# Seek Thermal Imaging Camera



## 660griz (Feb 17, 2016)

I am seriously contemplating getting one of these. I am trying to decide between the Android or Android XR or Reveal or Reveal XR.
For the price I don't expect too much but, I would like to be able to locate game, detect energy loss at home, etc. 

Has anyone tried one of these? Thoughts.


----------



## Ihunt (Feb 18, 2016)

I don't know anything about them but use thermal for shooting hogs.

I do know that you get what you pay for.


----------



## j_seph (Feb 18, 2016)

search youtube for
SEEK XR Thermal Camera for Smart Phones


----------



## snookdoctor (Feb 18, 2016)

I got one. I haven't tried it in cool weather. I tried it when I got it this summer. It was around 80 after sunset. I went out in the yard, and could see the dogs in total darkness about 40 yards away. Tracking them while they moved was iffy, but they were running pretty wild. I also tried it around the exterior of the house, and you can see contrasting temps pretty good.

Overall, for the price, it seems worthwhile for what you want to use it for. I'm sure deer will show up in the dark out to 80 yards or so on cool mornings. Maybe farther. I wouldn't expect much more than that. The only drawback I have seen is that it won't connect to your phone if you have a lifeproof, or similar case on the phone. If they don't offer one, and adapter to fit phones with cases would be great.


----------



## 660griz (Feb 22, 2016)

j_seph said:


> search youtube for
> SEEK XR Thermal Camera for Smart Phones



I have watched youtube videos on it till my eyes bled. 

Thanks for all the responses. 

After doing some research, it is apparent you get what you pay for and it may do what I like. However, I decided I needed something separated from my phone. Seems the battery drain is pretty substantial. 

Looking at the FLIR C2 now.


----------

_Dataset_
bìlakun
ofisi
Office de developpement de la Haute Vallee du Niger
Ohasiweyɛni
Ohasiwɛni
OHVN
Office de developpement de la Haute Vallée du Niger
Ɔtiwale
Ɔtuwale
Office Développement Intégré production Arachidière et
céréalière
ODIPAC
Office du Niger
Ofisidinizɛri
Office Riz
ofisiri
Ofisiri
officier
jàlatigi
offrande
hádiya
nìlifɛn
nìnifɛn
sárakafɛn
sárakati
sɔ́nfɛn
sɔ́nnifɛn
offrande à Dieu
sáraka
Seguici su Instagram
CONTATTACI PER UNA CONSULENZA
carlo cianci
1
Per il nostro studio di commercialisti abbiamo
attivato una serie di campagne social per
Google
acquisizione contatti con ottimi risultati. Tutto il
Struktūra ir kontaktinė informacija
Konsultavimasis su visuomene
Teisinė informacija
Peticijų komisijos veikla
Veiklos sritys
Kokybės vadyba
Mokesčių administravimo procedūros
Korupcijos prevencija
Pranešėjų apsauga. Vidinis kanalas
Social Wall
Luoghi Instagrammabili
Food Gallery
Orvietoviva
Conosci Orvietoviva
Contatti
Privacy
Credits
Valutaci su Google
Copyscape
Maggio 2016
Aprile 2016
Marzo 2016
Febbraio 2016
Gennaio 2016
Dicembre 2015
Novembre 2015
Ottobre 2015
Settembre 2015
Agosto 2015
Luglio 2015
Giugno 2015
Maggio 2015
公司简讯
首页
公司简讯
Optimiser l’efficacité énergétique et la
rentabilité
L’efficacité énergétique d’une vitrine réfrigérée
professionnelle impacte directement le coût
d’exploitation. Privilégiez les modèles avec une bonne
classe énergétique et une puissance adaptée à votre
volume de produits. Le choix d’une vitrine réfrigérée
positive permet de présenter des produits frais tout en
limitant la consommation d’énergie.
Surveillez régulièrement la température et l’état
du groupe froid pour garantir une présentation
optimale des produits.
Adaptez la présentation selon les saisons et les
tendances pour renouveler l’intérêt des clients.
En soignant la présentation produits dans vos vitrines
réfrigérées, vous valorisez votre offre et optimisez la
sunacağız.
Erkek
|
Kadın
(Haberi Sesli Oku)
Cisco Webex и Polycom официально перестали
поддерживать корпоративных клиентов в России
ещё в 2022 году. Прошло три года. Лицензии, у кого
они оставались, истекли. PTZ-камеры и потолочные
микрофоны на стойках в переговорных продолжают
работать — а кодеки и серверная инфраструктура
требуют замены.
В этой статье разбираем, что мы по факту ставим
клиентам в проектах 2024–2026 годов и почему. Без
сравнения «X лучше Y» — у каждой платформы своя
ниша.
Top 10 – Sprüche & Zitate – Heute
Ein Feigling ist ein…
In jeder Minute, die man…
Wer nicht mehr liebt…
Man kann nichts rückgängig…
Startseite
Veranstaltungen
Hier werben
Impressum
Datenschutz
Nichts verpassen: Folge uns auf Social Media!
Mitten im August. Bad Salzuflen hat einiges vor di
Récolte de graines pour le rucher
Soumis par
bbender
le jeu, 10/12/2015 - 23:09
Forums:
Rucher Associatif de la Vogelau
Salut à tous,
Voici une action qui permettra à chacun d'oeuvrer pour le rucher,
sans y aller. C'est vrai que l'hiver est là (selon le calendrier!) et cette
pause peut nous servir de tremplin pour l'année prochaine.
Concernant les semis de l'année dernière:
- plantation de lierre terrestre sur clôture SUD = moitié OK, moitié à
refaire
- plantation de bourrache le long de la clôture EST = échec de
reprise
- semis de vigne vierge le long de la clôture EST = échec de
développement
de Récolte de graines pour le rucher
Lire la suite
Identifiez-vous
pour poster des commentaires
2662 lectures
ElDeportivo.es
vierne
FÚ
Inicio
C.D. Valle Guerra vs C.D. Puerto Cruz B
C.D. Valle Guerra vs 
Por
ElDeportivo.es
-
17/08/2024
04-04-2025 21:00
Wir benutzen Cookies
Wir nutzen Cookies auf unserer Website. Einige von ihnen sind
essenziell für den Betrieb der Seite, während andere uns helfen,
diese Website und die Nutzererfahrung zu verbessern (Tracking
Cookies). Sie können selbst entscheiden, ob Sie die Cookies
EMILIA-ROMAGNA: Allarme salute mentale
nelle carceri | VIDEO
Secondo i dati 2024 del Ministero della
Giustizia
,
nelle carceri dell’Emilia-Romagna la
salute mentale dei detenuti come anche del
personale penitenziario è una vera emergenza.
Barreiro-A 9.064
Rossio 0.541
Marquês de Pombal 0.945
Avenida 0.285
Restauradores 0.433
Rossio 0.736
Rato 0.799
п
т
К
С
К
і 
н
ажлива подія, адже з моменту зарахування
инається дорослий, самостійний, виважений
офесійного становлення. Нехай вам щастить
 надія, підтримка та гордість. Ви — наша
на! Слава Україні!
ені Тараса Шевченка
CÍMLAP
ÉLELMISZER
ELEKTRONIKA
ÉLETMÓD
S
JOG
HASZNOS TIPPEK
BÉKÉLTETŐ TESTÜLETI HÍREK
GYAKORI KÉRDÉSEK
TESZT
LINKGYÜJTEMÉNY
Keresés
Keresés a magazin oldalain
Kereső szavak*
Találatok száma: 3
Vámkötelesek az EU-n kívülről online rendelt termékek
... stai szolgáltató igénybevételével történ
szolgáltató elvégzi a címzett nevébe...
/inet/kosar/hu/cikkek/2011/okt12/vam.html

_Work instructions_
[A] From the thermal camera thread, reproduce the passage that begins at the words "# Seek Thermal" and stops after the words "at home, etc.".
[B] In the thermal camera thread, what is the only drawback snookdoctor reports seeing?

_Numbered answers_
[A]
# Seek Thermal Imaging Camera



## 660griz (Feb 17, 2016)

I am seriously contemplating getting one of these. I am trying to decide between the Android or Android XR or Reveal or Reveal XR.
For the price I don't expect too much but, I would like to be able to locate game, detect energy loss at home, etc.

[B] It won't connect to the phone if the phone has a lifeproof or similar case.